抜粋
-------------------------
きりしま月の舟

非凡であれ

2024.08.26更新


 台風10号が近づいていますね。霧島も時折、風が強く吹き、雨がパラパラと降ります。

 明日から予定していた屋久島行き、8月28日開催の山尾三省忌が台風接近のため中止となり、予約していた高速船やレンタカーもキャンセルしました。屋久島のお友達にもお世話になる予定でしたが、「また会おうね」のご挨拶。

 2,3日前までは、高速船が揺れるだろうけど、欠航じゃないよね、くらいの心配でしたが、あらら、というくらいに急カーブして、屋久島を直撃です。

 いやあ、これはきみちゃんに「屋久島へ行くな」というくらいの直撃で、あちゃあ、ですわ。

 三省忌で対談予定だった竹本先生とは、23日に打ち合わせをすませ、お互いの役割分担もすませて、あとは本番でどんな展開になるか、とっても楽しみだったのですが、また来年というものがありますし、ね。

 竹本先生の山尾三省研究が進んでおられて、きみちゃんもとても参考になりました。きみちゃんもまた、これを機会に、きみちゃんなりの三省論を打ち出せる気がしています。

 台風が来なければ、たぶん今頃は屋久島行きのパッキングで大わらわのところでしたでしょうが、こうしてゆっくりとブログが書ける余裕ができて、よかった、よかった。

 昨日は、指宿図書館での講演。いやあ、楽しかった。30人ほどの受講生の方々でしたが、皆様、本当に熱心に聴講してくださって、きみちゃん、大感激。アンケートにも「楽しかった」「時間がたつのが早かった」「続きが聞きたいです」とのお声が多数で、とても嬉しかったなあ。

 おひとりも居眠りの方もなく、皆様、前のめりで聴いてくださって、本当にありがたや、ありがたや。

 きみちゃん、いつもそうなのですが、準備は万端なんですね。資料をたくさん用意し、講演原稿も用意し、そのまま話せば時間通りに終わるところを、ついつい補足していろいろとしゃべってしまうので、結局は時間が足りなくなってしまうのですわ。
-------------------------
練習問題
(A) 次の(i)〜(iii)が上の抜粋の内容と合っているかどうかを「はい」か「いいえ」で答え、判断の根拠となる箇所をそのまま引用しなさい。
(i) 山尾三省忌は8月28日に開催される予定だった。
(ii) 竹本先生との打ち合わせは、まだ済んでいなかった。
(iii) 指宿図書館での講演の受講生は、50人ほどだった。
(B) 上の抜粋をもとに、次の問いに答えなさい。
(i) 屋久島行きの中止に伴ってキャンセルしたものは何か。
(ii) 昨日の講演はどこで行われたか。
(iii) 講演で時間が足りなくなってしまう原因として、何が挙げられているか。

データ一覧
-------------------------
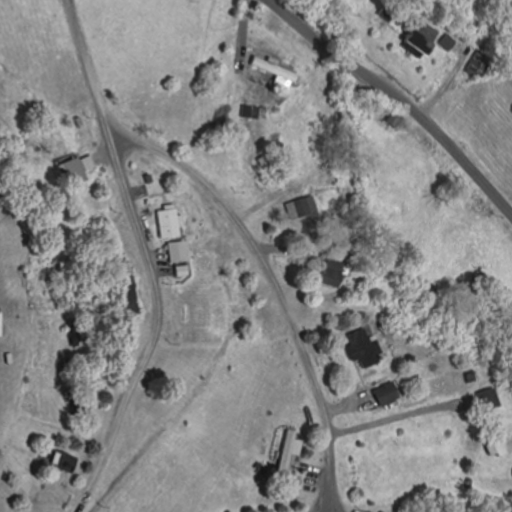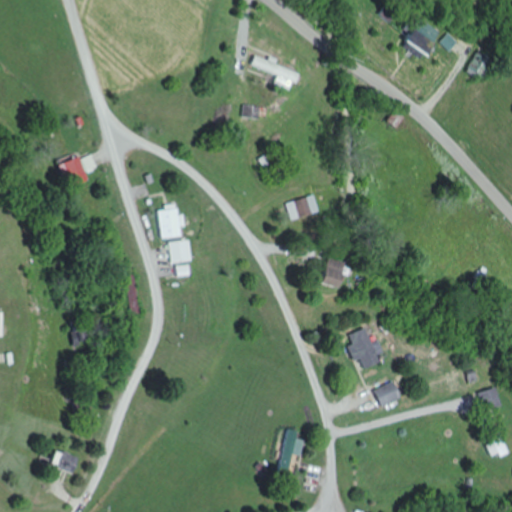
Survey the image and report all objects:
building: (427, 38)
building: (284, 75)
road: (399, 94)
building: (250, 112)
building: (80, 170)
building: (273, 170)
building: (296, 210)
building: (173, 222)
building: (183, 252)
road: (151, 260)
building: (333, 272)
road: (277, 285)
building: (134, 295)
building: (365, 348)
building: (390, 393)
building: (490, 399)
building: (497, 445)
building: (68, 461)
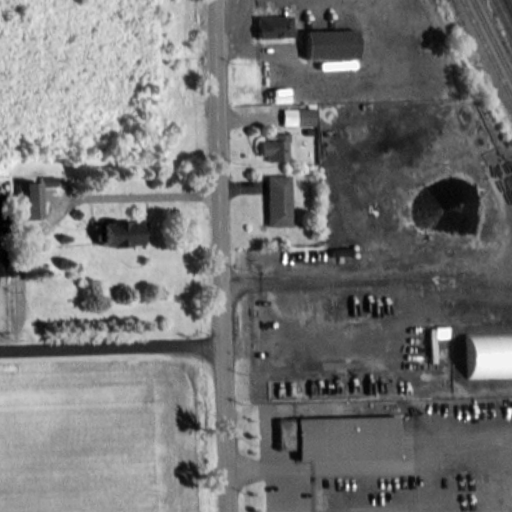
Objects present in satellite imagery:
railway: (507, 8)
railway: (502, 19)
building: (270, 26)
building: (326, 43)
railway: (489, 44)
railway: (484, 53)
road: (327, 67)
building: (303, 116)
building: (272, 148)
building: (29, 197)
building: (275, 202)
building: (117, 235)
road: (217, 256)
building: (3, 267)
road: (288, 315)
road: (110, 347)
building: (334, 436)
crop: (92, 442)
road: (354, 468)
road: (266, 470)
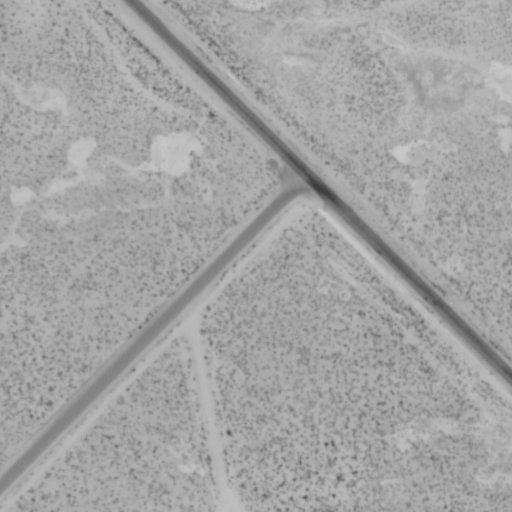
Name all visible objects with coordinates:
road: (319, 189)
airport: (198, 314)
road: (153, 331)
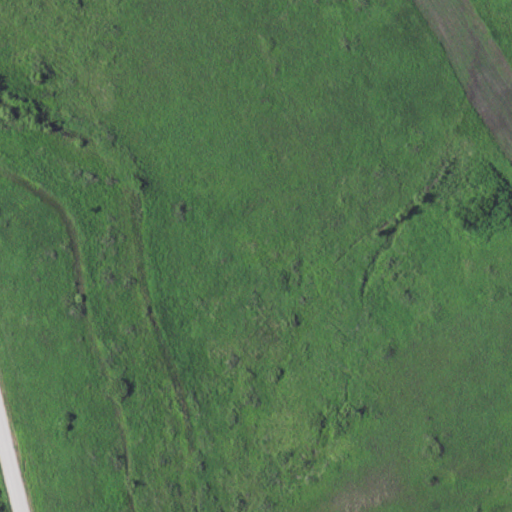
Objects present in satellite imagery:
road: (9, 472)
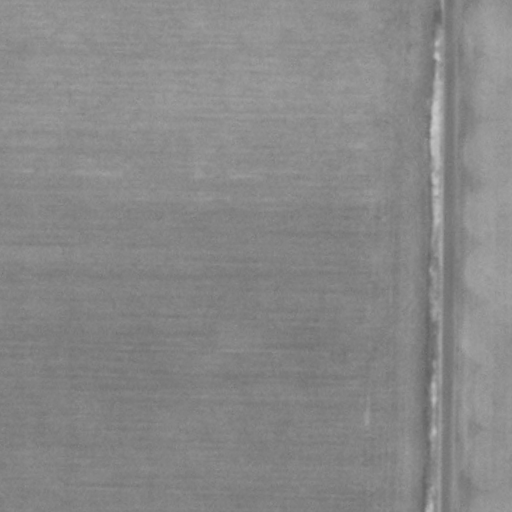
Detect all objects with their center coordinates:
road: (449, 256)
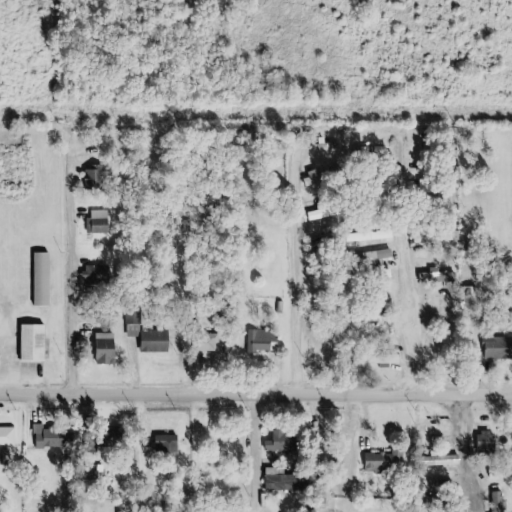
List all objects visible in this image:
road: (256, 36)
building: (324, 225)
building: (424, 239)
road: (70, 274)
building: (98, 275)
building: (377, 275)
building: (46, 278)
road: (296, 282)
road: (396, 324)
building: (133, 325)
building: (474, 327)
building: (157, 340)
building: (439, 340)
building: (38, 342)
building: (270, 342)
building: (206, 343)
building: (328, 343)
building: (493, 349)
building: (379, 357)
road: (198, 384)
road: (256, 390)
building: (314, 432)
building: (9, 436)
building: (54, 436)
building: (283, 441)
building: (169, 445)
building: (483, 445)
building: (444, 448)
road: (261, 451)
road: (354, 451)
road: (470, 452)
building: (384, 463)
building: (284, 483)
building: (496, 502)
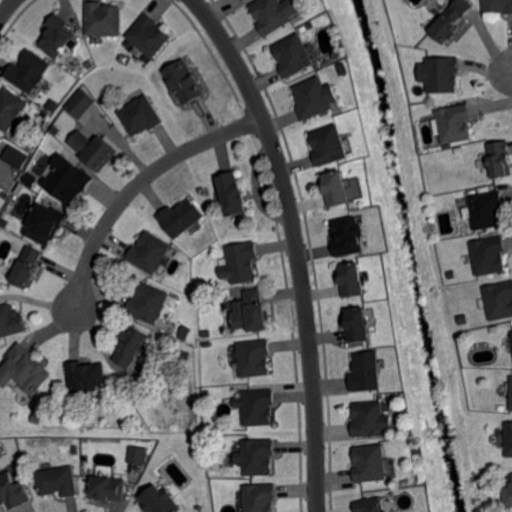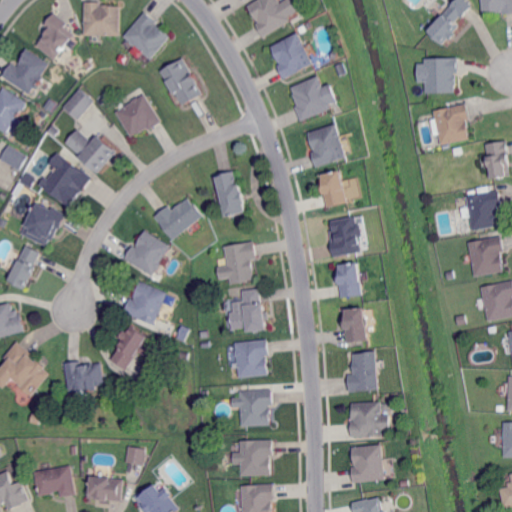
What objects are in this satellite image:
building: (497, 6)
building: (272, 13)
building: (270, 14)
building: (100, 18)
building: (102, 18)
building: (450, 19)
building: (450, 20)
building: (309, 25)
building: (147, 34)
building: (147, 34)
building: (54, 35)
building: (56, 36)
building: (292, 54)
building: (337, 54)
building: (294, 55)
building: (344, 69)
road: (511, 69)
building: (27, 70)
building: (28, 71)
building: (439, 73)
building: (441, 73)
building: (182, 80)
building: (183, 81)
building: (314, 96)
building: (313, 97)
building: (79, 102)
building: (80, 104)
building: (10, 108)
building: (10, 108)
building: (139, 114)
building: (141, 114)
building: (455, 122)
building: (452, 123)
building: (56, 131)
building: (0, 138)
building: (328, 144)
building: (329, 144)
building: (92, 148)
building: (93, 149)
road: (271, 150)
building: (14, 156)
building: (15, 156)
building: (500, 157)
building: (498, 158)
building: (67, 176)
building: (30, 179)
building: (67, 179)
road: (133, 187)
building: (337, 187)
building: (340, 187)
building: (231, 192)
building: (233, 193)
building: (4, 195)
building: (484, 208)
building: (487, 209)
building: (179, 216)
building: (179, 218)
building: (4, 222)
building: (44, 223)
building: (44, 223)
building: (349, 233)
building: (350, 236)
building: (149, 251)
building: (149, 252)
building: (489, 254)
building: (488, 255)
building: (239, 261)
building: (240, 261)
building: (24, 266)
building: (25, 266)
building: (352, 278)
building: (352, 278)
building: (498, 299)
building: (499, 299)
building: (148, 301)
building: (147, 304)
building: (250, 310)
building: (249, 312)
building: (10, 319)
building: (464, 319)
building: (9, 320)
building: (357, 323)
building: (359, 323)
building: (511, 332)
building: (206, 334)
building: (206, 345)
building: (129, 346)
building: (131, 346)
building: (185, 355)
building: (254, 356)
building: (253, 357)
building: (23, 368)
building: (23, 371)
building: (366, 371)
building: (366, 372)
building: (85, 375)
building: (84, 376)
building: (510, 393)
building: (511, 403)
building: (255, 406)
building: (255, 406)
building: (502, 408)
building: (129, 416)
building: (372, 417)
building: (370, 418)
building: (508, 437)
building: (509, 438)
building: (211, 447)
building: (75, 450)
building: (137, 454)
building: (136, 455)
building: (255, 456)
building: (256, 457)
building: (369, 462)
building: (370, 462)
building: (56, 480)
building: (56, 481)
building: (107, 487)
building: (105, 488)
building: (12, 491)
building: (13, 491)
building: (507, 494)
building: (508, 495)
building: (258, 497)
building: (258, 497)
building: (158, 500)
building: (159, 500)
building: (370, 504)
building: (370, 505)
-------------------------
各問の解答
(A)
(i) はい。「8月28日開催の山尾三省忌が台風接近のため中止となり」
(ii) いいえ。「23日に打ち合わせをすませ」
(iii) いいえ。「30人ほどの受講生の方々でしたが」

(B)
(i) 予約していた高速船とレンタカー
(ii) 指宿図書館
(iii) ついつい補足して、いろいろとしゃべってしまうこと